There's a lot of talking, and most of the production value budget went to the wall-to-wall recognizable faces in the cast, so there are only a couple of stock plane exteriors, Definitely no dynamic daredevilry or stunt work involved. Director George McCowan was mostly a TV director who did get in a couple of Zowies on the Big Screen - how about the back to back superflicks The Magnificent Seven Ride! and Frogs in 1972 alone? If that doesn't impress you, he also helmed the Canadian Star Wars ripoff The Shape of Things to Come in 1979!    
    But I digress.
    We're here to discuss Murder on Flight 502, and wrapping it up - it only runs 74 minutes, since in those days most TV movies were made to fit a 90 minute TV slot with commercials. Later, the standard became 100 minutes to fit a 2 hour slot, and then that was whittled down to around 90 minutes to fit a 2 hours slot before the TV movie went into semi-hibernation. So, those older TV movies tend to be fairly brisk, running an hour and change; this one moves along at a rather stately pace despite the shorter running time. Still, even though no one but Stack, O'Brian, and Maharis gets to do much, nearly every human body in front of the lens is a known entity, so this one gets a recommendation for those so inclined, especially if you find it in the $1 DVD bin like I did!

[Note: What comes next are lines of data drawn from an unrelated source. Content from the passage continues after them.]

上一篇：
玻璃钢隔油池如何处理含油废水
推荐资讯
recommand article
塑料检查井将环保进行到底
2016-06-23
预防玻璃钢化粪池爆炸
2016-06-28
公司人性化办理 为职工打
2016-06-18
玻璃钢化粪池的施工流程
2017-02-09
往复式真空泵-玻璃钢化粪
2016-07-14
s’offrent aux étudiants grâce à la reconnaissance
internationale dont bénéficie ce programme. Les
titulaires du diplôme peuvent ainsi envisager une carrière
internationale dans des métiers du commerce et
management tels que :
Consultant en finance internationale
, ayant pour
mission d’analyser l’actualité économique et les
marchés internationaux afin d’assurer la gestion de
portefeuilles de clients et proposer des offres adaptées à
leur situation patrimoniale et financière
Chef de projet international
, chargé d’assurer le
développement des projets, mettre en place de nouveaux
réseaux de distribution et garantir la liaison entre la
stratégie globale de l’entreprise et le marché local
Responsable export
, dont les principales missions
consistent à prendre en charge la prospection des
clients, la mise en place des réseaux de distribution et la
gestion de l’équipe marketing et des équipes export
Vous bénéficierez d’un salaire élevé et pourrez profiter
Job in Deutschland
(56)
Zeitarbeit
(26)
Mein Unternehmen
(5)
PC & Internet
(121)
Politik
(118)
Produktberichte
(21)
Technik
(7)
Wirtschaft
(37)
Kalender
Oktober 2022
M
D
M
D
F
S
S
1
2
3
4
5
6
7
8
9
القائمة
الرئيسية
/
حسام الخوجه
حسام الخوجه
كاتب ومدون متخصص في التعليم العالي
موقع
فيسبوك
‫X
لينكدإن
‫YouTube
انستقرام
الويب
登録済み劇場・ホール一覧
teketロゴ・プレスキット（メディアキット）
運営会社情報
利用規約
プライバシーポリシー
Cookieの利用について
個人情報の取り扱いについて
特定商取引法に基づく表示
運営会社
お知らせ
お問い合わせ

And that will wrap up this edition - and please always remember - zombies were never better described than "yeah, they're dead...they're all messed up..."

1 comment:

  1. Oh my God I vaguely remember this one. You had to love those old Airport style movies. The planes were like flying soap operas, a hundred little dramas all connected by one big one. My favorite trope was always the sick kid with the nurse or the kid traveling alone for the first time.